Объяснять что-либо было бесполезно. Я и не пытался.
— И только-то? Тебя задержали, и все?
— Это оказалось гораздо дольше, чем я ожидал.
Она принялась рассеянно перебирать бумаги, наводя какое-то подобие порядка. По существу это было бесцельное движение: броня самообладания треснула.
— Ты так и не видел Дэвида…
— Дэвида? Ты назвала его Дэвидом?
— Он был… — Она подняла на меня глаза, полные слез. — Пришлось отдать его в ясли, на меня навалили так много работы. Я навещала его каждый день, но тут на нас напали. Меня поставили на пост у гидранта, и я не могла, я не успела… Потом мы побежали туда…
Я отвернулся к стене и зажмурил глаза. Она закрыла лицо руками и зарыдала. Через несколько секунд не выдержал и я.
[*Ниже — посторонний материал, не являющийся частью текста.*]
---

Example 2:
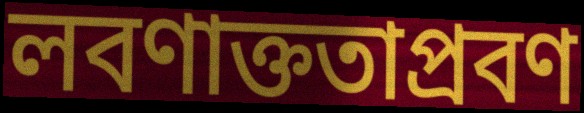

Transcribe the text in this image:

লবণাক্ততাপ্রবণ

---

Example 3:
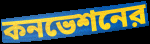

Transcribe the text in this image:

কনভেশনের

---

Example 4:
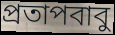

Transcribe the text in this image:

প্রতাপবাবু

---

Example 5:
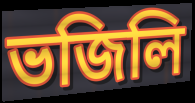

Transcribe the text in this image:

ভজিলি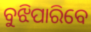
ବୁଝିପାରିବେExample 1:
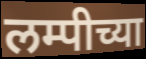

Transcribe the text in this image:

लम्पीच्या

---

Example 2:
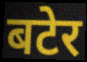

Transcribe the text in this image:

बटेर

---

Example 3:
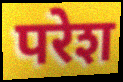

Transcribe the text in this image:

परेश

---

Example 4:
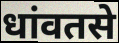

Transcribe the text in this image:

धांवतसे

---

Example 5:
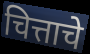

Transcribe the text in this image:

चित्ताचे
В комнатушку заглянула какая-то женщина, увидела нас и отпрянула, притворив дверь за собой. Я подпер дверь плечом, чтобы нас больше не беспокоили.
Потом Виктория сказала:
— Я решила, что ты уже не вернешься. В Городе была полная неразбериха, но я разыскала кого-то из твоей гильдии. Он отказался откровеннее и проболтался, что там, на юге, убили много учеников. Я рассказала ему, когда ты уехал и как долго тебя нет, он не стал меня разуверять. Ведь я же ничего не знала, кроме одного: когда мы виделись в последний раз и когда ты обещал вернуться. А прошло целых два года…
— Меня предупреждали. Только я не мог в это поверить.
— Отчего же?
— Мне предстояло пройти всего-то миль восемьдесят в оба конца. Я был убежден, что обернусь в несколько дней. И никто из гильдиеров не объяснил мне, почему это невозможно.